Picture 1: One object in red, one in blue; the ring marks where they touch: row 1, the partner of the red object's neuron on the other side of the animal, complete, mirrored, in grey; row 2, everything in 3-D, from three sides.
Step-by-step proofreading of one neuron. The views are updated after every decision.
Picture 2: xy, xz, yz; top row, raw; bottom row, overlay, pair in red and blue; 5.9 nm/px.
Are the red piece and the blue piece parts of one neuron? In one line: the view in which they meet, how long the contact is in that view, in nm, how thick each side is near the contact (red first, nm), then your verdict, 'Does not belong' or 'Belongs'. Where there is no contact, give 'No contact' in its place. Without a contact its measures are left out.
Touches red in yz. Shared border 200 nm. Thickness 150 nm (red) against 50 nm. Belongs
·····
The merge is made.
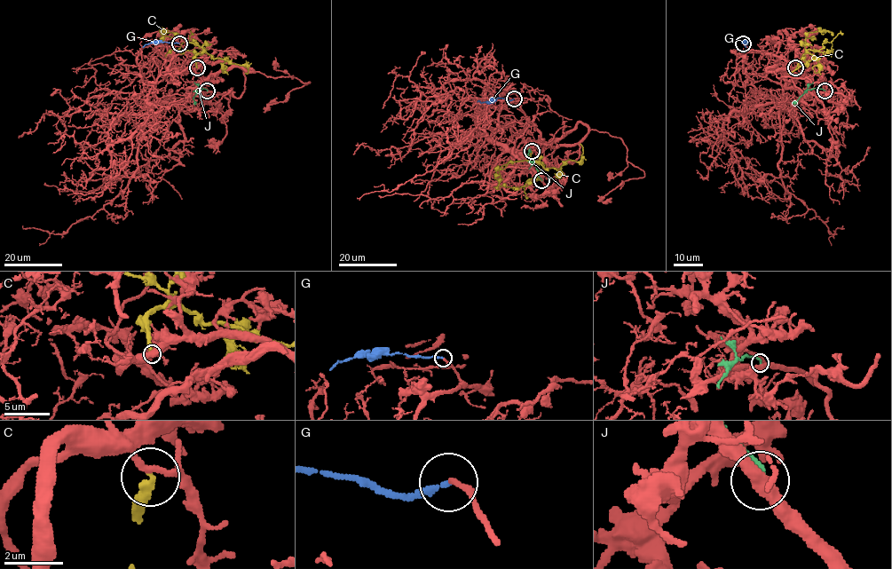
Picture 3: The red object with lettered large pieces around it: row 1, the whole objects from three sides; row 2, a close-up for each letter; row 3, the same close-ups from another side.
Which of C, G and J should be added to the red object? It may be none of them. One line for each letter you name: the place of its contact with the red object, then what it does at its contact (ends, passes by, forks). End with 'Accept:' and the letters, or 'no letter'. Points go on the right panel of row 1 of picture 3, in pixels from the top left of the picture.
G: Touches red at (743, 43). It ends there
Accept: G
·····
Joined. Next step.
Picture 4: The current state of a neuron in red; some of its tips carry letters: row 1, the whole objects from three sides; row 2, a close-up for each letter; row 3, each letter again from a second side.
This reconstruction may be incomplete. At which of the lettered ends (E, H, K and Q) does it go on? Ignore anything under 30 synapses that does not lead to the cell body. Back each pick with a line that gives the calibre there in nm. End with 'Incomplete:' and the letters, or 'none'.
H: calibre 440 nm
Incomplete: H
·····
A single number is the whole answer: the count of lines above that hold "sides".

3